V. To determine incidence rates of treatment-related adverse events beyond 9-13 months from start of treatment in patients who discontinue anti-PD-1 therapy (Arm A) and in patients who remain on anti-PD-1 therapy (Arm B).

EXPLORATORY OBJECTIVES:
I. To assess agreement in determining FDG-PET/CT positivity between the local site read and central review.
II. To determine if metabolic response on serial FDG-PET/CT from pre-therapy to step 1 registration (9-13 months of anti-PD-1 therapy), as determined centrally by various criteria, is associated with EFS.
III. To determine if metabolic response on serial FDG-PET/CT from step 1 registration (9-13 months on anti-PD-1 therapy) to week 49 on protocol (Arm B), as determined centrally by various criteria, is associated with EFS (Arm B).

BIOMARKER OBJECTIVE:
I. To bank tumor samples and peripheral blood for future biomarker studies.
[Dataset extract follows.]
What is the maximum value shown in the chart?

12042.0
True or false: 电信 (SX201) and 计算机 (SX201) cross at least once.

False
OUTLINE: Patients continue their standard of care anti-PD-1 therapy and are then assigned to 1 of 2 arms.

STANDARD OF CARE: Treatment may consist of the following regimens: 1) nivolumab intravenously (IV) over 30 minutes every 2 weeks (Q2W) or every 4 weeks (Q4W); 2) pembrolizumab IV over 30 minutes every 3 weeks (Q3W) or every 6 weeks (Q6W); 3) nivolumab IV over 30 minutes and ipilimumab IV Q3W for 4 doses followed by nivolumab IV over 30 minutes Q2W or Q4W; or 4) pembrolizumab IV over 30 minutes and ipilimumab IV Q3W for 4 doses followed by pembrolizumab IV over 30 minutes Q3W or Q6W. Treatment continues until 39-56 weeks from start of standard of care anti-PD-1 therapy in the absence of disease progression or unacceptable toxicity.
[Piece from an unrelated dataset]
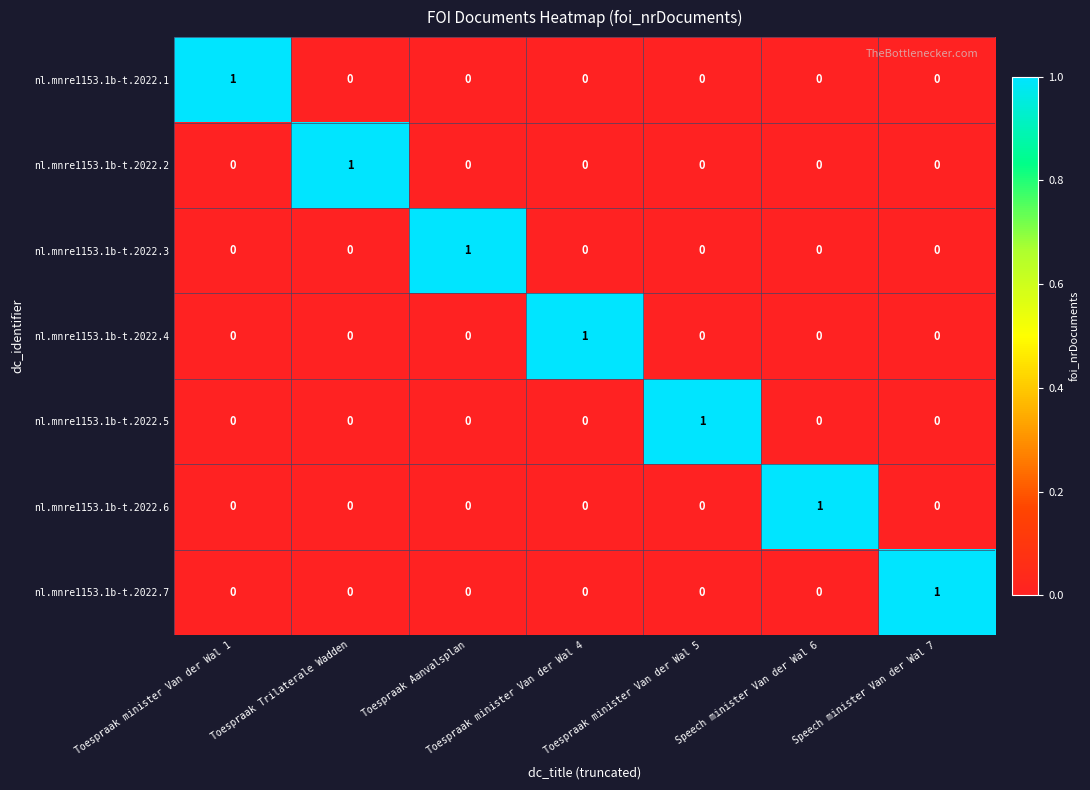

How many nl.mnre1153.1b-t.2022.3 values are between 0 and 1?

7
ARM A: Patients with a negative FDG-PET/CT scan or a positive FDG-PET/CT scan but with a negative biopsy for viable tumor discontinue the anti-PD-1 therapy and undergo active surveillance.

ARM B: Patients with a positive FDG-PET/CT scan and positive biopsy for viable tumor or a positive FDG-PET/CT scan and biopsy not performed receive nivolumab IV over 30 minutes Q2W or Q4W, or pembrolizumab IV over 30 minutes Q3W or Q6W for 48 weeks in the absence of disease progression or unacceptable toxicity. Following the 48 weeks of treatment, patients undergo a second disease evaluation. Patients without disease progression are monitored off treatment. Patients with disease progression, or who are unable to undergo disease evaluation, have further therapy as determined by treating provider.

Patients undergo CT scan, magnetic resonance imaging (MRI), PET scan, and tumor biopsy throughout the study. Patients may optionally undergo blood sample collection throughout the study.

After completion of study treatment, patients are followed up every 3 months for up to 5 years.